Là encore la thèse est élégamment présentée, avec tous les oripeaux communs aux sciences humaines modernes, et peut sembler séduisante. Sauf qu’il se trouve que je connais un peu le sujet vu que j’ai moi-même été victime de cette souffrance au travail dont il est question et que deux de mes proches ont également été atteint récemment. Pour séduisante qu’elle soit, cette thèse est absolument dépourvue de fondement tout au moins pour les trois cas dont j’ai connaissance. Le problème de la souffrance au travail pour les cadres n’est principalement pas lié à une restriction de leur responsabilité et de leur autonomie mais à une inadéquation entre ces responsabilités souvent assez large et les moyens disponibles pour y faire face.
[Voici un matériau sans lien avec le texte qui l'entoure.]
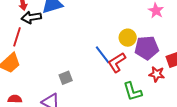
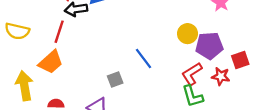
blue line: (103, 55) -> (143, 59), moved
red L-shape: (117, 62) -> (192, 74), moved

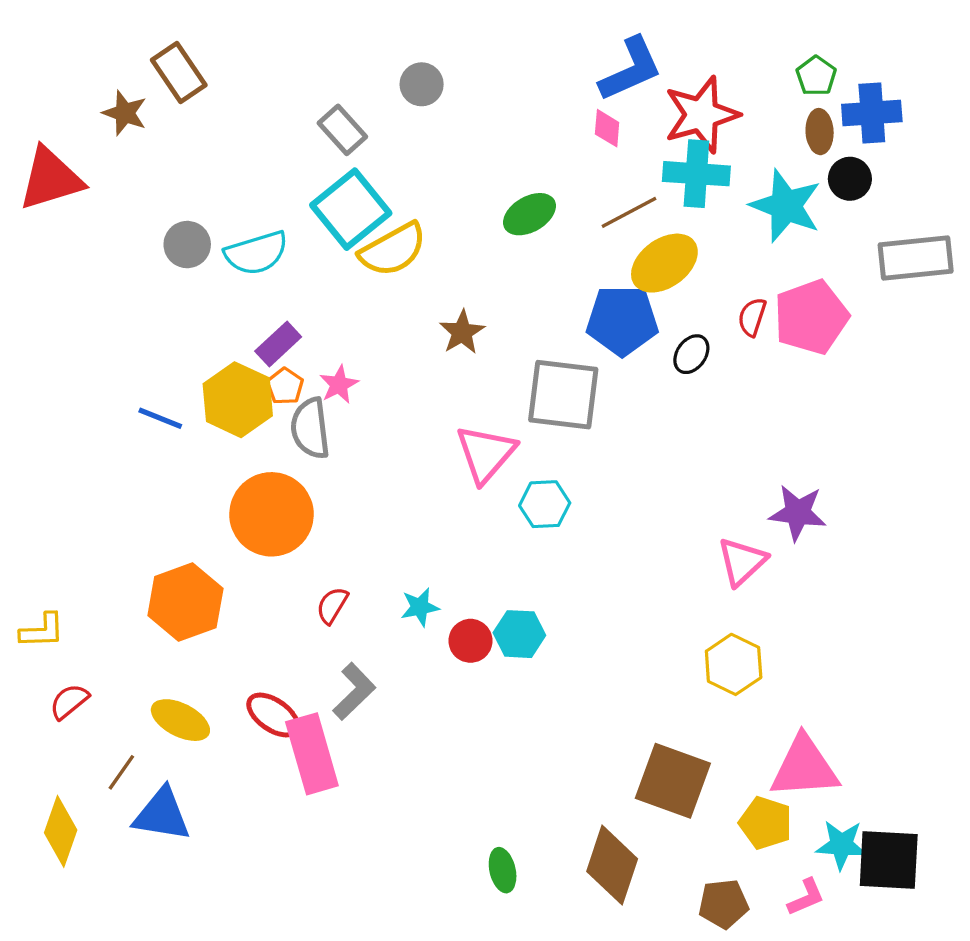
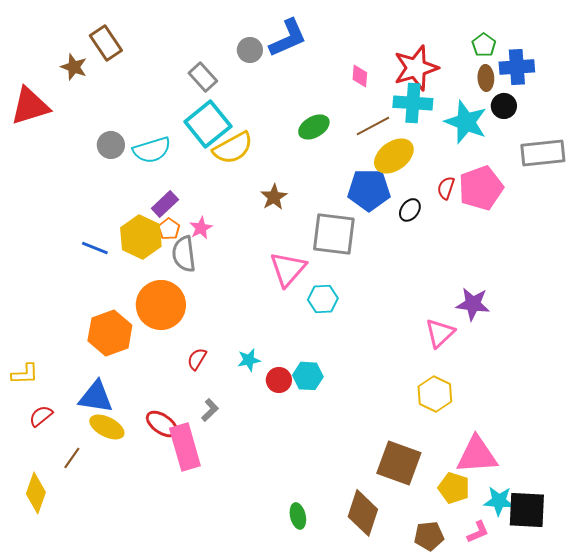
blue L-shape: (631, 69) -> (288, 38), moved
orange hexagon: (185, 602) -> (110, 333), moved
gray L-shape: (354, 691) -> (210, 410), size x0.7
blue triangle: (162, 814) -> (96, 397), moved

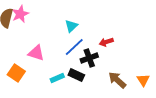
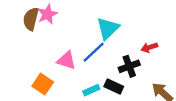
cyan triangle: (71, 26) -> (108, 28), size x1.5
blue line: (74, 47) -> (94, 52), moved

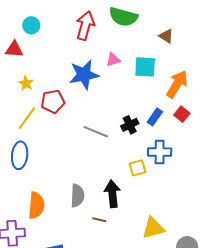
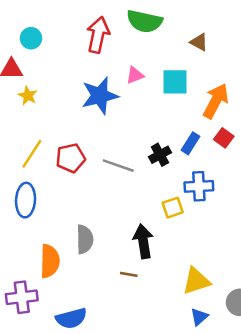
yellow star: (26, 83) -> (28, 96), moved
red pentagon: (53, 101) -> (71, 158), moved
gray semicircle: (77, 196) -> (85, 239), moved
Dans mon cas particulier, le problème principal était une charge de travail importante avec une très large autonomie dans la gestion de mes projets en inadéquation avec une fatigue physique réelle dont la cause était ma maladie non encore diagnostiquée. Aucun problème de taylorisation du travail du cadre, bien au contraire, des responsabilités larges et une maitrise assez complète de l’ensemble de mes projets mais un problème de moyens physiques et psychiques pour y faire face et une absence de soutient adéquat de la part de l’environnement de travail (hiérarchie, collègues). Je ne souhaite pas développer les deux autres cas dont j’ai connaissance mais ils relèvent tout à fait du même mécanisme.

 

Alors me direz-vous, quelle résonnance entre ces deux éléments ? Le point commun est la démarche adoptée par les auteurs. Dans les deux cas ces anthropologues ont bâti de très belles théories basées sur une réflexion logique et rigoureuse… mais qui ignore tout simplement la réalité des faits. A ces considérations purement spéculatives, je préfère très largement la rigueur de la démarche scientifique pure qui confronte en permanence ses théories aux faits, bâti soigneusement expériences et analyses de données statistiques pour valider ou invalider ses hypothèses et surtout ne se permet pas d’affirmer ses théories tant qu’elles n’ont pas été validées par cette confrontation.